**Prompt**
For the entries below, state how many lines contain the word "regression" and add nothing else.

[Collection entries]
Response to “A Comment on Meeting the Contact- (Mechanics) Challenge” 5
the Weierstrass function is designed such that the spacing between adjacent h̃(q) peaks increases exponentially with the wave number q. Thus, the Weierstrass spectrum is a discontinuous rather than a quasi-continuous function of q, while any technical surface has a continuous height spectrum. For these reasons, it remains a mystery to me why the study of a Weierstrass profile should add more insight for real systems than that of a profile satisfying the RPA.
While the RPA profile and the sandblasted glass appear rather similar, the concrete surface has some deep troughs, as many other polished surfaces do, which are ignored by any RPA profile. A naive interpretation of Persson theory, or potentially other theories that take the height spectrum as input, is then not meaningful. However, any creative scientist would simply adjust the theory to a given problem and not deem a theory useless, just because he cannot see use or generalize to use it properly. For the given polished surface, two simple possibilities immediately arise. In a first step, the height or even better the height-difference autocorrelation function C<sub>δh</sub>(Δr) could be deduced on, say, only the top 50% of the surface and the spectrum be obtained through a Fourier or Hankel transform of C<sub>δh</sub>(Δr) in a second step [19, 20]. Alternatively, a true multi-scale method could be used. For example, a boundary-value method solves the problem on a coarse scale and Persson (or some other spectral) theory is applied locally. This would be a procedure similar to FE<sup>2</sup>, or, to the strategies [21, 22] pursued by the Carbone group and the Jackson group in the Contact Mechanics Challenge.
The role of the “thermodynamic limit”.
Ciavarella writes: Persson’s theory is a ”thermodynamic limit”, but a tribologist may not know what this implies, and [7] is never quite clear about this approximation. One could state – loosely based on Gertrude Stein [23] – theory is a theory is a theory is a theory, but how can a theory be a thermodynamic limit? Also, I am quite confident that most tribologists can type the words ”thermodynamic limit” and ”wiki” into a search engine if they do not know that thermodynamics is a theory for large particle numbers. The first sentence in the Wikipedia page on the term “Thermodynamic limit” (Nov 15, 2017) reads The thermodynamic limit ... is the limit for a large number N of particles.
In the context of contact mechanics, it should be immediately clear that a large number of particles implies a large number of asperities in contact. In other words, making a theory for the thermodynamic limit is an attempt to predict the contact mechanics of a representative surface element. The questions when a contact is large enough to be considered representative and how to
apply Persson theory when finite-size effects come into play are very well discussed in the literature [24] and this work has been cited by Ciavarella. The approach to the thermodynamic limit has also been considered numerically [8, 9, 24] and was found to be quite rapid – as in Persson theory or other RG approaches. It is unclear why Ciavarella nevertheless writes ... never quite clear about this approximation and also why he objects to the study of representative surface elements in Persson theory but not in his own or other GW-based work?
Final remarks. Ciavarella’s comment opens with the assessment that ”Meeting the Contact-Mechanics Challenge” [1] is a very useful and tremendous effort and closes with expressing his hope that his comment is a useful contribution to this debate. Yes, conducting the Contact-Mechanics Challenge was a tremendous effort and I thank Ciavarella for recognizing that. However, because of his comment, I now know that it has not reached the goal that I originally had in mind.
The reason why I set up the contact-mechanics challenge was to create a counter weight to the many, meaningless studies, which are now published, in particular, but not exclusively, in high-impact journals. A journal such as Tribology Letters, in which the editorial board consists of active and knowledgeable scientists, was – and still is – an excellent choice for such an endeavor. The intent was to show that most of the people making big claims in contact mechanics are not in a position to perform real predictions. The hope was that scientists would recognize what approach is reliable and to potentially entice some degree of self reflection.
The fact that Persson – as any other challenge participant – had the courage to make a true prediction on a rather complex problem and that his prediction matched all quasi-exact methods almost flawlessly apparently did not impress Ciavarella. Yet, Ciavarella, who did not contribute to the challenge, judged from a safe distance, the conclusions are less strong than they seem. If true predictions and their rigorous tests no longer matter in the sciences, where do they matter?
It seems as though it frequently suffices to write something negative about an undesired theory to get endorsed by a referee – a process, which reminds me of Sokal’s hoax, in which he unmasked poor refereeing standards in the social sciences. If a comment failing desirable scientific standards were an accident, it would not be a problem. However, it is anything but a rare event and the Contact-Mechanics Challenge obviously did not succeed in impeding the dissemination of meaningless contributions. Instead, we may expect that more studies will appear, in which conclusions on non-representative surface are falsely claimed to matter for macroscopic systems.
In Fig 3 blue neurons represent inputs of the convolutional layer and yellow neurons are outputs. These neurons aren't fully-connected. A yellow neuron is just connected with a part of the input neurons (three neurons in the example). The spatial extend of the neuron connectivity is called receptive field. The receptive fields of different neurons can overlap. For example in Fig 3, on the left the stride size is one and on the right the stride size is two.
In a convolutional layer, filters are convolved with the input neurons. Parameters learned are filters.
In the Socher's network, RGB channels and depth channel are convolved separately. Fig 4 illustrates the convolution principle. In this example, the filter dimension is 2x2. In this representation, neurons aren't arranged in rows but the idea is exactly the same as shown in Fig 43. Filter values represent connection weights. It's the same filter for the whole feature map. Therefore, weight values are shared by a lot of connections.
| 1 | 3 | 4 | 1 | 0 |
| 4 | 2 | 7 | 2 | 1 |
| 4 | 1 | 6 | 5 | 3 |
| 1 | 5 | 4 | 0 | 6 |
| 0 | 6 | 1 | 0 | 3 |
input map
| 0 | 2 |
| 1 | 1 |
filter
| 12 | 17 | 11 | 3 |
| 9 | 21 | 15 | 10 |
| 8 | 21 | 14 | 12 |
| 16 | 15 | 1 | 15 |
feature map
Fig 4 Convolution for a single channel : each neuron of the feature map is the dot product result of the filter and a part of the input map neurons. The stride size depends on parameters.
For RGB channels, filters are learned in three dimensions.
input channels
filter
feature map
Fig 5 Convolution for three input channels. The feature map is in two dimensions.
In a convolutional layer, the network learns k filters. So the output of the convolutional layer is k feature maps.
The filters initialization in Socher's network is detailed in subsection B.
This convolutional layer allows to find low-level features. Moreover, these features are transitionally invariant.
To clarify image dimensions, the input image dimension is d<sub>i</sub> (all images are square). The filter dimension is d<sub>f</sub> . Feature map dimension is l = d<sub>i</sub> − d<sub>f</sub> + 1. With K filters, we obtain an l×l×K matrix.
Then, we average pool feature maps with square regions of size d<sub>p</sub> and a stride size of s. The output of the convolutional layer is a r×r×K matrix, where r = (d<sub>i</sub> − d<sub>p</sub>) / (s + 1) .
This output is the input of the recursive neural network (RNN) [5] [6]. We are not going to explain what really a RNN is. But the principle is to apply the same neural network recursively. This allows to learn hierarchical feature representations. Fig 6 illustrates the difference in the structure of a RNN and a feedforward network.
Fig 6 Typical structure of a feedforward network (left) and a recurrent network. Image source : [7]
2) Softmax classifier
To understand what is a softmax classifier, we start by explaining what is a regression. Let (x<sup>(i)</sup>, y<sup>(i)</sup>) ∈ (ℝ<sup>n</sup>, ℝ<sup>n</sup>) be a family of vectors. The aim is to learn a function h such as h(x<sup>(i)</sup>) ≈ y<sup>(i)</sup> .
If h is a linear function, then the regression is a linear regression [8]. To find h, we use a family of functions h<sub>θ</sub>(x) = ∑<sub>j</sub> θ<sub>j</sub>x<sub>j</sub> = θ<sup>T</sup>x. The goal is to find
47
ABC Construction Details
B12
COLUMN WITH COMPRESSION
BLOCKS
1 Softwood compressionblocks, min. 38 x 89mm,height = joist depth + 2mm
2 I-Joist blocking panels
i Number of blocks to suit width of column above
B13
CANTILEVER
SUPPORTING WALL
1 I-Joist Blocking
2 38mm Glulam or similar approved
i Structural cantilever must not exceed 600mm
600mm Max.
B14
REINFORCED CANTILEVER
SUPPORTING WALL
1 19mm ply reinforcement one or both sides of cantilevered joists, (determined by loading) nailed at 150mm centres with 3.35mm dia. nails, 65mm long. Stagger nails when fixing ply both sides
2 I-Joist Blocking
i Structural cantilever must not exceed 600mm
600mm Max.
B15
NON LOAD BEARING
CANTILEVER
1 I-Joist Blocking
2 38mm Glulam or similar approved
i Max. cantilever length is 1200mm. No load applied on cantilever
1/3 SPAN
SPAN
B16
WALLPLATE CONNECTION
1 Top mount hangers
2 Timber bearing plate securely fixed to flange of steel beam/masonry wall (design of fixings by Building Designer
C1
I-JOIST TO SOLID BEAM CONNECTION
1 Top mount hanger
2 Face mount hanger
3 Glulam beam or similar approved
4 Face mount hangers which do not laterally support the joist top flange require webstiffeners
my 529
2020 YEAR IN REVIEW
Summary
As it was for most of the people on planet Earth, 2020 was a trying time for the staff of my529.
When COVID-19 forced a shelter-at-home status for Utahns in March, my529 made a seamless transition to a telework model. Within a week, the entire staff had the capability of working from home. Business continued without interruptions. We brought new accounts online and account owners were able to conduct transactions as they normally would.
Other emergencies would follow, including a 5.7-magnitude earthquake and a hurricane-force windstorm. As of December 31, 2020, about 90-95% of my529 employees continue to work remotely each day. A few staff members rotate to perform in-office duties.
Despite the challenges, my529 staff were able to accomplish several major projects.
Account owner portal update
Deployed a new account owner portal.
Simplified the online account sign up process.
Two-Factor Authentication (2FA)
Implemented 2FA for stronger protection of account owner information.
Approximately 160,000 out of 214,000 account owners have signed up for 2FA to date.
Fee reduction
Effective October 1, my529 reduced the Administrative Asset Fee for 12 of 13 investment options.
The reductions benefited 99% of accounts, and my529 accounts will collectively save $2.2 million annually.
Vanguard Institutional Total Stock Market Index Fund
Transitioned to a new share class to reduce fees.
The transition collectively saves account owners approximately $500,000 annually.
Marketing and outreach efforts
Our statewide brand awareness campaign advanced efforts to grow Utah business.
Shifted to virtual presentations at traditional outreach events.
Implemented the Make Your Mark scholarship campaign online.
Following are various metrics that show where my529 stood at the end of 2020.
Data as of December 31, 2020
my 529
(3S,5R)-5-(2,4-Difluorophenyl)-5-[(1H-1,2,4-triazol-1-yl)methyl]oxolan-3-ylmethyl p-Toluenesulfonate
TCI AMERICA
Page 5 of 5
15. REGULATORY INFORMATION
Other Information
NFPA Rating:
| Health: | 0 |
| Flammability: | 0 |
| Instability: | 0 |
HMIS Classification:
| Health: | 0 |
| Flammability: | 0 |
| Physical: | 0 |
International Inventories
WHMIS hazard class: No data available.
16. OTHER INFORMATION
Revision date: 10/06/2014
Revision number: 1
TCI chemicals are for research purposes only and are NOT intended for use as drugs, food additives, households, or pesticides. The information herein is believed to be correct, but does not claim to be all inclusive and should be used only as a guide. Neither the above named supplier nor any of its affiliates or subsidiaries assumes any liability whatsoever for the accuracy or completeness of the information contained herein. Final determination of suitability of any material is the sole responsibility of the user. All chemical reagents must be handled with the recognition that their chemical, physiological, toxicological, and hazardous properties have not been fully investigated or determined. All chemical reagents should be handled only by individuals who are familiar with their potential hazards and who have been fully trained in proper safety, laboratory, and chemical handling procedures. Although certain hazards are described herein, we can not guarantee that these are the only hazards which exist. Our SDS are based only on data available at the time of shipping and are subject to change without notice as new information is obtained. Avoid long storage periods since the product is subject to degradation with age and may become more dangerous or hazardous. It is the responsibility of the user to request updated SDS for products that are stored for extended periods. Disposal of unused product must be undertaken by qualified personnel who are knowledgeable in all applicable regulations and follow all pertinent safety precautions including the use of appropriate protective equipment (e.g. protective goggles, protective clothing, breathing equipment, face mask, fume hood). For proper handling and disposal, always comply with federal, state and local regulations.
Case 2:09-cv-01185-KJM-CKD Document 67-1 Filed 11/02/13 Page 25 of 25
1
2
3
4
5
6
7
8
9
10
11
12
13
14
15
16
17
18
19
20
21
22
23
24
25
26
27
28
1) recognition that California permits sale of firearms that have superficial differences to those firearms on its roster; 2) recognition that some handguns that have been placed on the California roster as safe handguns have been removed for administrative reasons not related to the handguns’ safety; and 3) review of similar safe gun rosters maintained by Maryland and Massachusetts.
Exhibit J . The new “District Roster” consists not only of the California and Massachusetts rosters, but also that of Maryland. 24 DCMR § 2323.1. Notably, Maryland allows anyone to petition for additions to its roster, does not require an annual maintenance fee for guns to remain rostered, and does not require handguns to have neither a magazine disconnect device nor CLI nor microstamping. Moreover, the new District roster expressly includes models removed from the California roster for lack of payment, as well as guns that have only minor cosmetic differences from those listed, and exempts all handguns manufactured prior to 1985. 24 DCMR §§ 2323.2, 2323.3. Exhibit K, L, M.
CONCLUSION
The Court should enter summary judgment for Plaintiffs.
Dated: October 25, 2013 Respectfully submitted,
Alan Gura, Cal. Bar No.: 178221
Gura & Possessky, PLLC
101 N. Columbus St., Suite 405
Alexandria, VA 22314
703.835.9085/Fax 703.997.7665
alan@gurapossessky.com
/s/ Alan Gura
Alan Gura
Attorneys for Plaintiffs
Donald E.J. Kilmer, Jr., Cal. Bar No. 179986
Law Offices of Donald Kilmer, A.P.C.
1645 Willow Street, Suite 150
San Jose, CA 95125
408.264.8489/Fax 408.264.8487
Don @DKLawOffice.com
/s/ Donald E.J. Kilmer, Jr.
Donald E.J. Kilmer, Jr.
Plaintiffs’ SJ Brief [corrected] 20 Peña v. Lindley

**Response**
2